## Work request
Please collect every line in the records below that contains the string "after", treating uppercase and lowercase as different.

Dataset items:
********

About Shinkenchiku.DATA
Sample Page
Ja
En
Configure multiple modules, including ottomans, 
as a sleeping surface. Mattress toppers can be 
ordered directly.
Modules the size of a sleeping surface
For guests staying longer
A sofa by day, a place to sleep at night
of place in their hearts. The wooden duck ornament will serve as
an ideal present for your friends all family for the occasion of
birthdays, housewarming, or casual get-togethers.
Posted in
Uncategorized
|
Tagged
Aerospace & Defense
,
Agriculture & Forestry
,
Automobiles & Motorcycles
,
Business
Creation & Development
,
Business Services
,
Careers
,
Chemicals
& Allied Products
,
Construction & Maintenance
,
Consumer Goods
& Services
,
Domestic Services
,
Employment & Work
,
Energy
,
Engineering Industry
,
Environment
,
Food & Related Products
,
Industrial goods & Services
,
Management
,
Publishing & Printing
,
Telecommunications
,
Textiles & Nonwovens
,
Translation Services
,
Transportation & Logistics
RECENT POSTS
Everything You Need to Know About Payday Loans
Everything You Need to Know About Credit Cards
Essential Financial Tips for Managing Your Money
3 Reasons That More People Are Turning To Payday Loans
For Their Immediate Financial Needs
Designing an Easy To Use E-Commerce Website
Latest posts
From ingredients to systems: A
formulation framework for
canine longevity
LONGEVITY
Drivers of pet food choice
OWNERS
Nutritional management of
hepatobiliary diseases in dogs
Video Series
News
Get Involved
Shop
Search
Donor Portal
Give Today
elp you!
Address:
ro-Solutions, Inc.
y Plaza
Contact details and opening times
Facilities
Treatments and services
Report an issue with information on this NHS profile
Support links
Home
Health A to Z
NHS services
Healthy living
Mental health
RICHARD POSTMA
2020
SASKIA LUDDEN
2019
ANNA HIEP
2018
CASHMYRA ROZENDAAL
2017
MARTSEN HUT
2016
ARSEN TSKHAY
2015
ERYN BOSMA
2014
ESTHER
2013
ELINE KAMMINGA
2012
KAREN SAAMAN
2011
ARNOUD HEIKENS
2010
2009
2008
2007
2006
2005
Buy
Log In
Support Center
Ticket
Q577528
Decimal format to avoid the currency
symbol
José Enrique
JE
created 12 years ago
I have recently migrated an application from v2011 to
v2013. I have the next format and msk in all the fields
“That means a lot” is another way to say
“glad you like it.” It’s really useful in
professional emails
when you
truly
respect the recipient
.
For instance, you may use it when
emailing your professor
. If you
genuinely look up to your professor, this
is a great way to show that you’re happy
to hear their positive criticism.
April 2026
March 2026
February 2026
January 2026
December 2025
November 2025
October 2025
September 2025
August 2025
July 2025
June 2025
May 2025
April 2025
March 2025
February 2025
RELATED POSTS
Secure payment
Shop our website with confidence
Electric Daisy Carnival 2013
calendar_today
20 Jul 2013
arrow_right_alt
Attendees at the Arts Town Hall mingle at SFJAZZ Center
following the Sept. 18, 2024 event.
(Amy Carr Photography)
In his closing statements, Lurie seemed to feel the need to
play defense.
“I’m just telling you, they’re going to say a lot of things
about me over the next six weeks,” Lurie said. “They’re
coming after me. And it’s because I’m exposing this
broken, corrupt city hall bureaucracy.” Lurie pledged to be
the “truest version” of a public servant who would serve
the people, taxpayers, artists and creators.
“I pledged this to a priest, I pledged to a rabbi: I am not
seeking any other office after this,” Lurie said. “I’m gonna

********

## Answer
coming after me. And it’s because I’m exposing this
seeking any other office after this,” Lurie said. “I’m gonna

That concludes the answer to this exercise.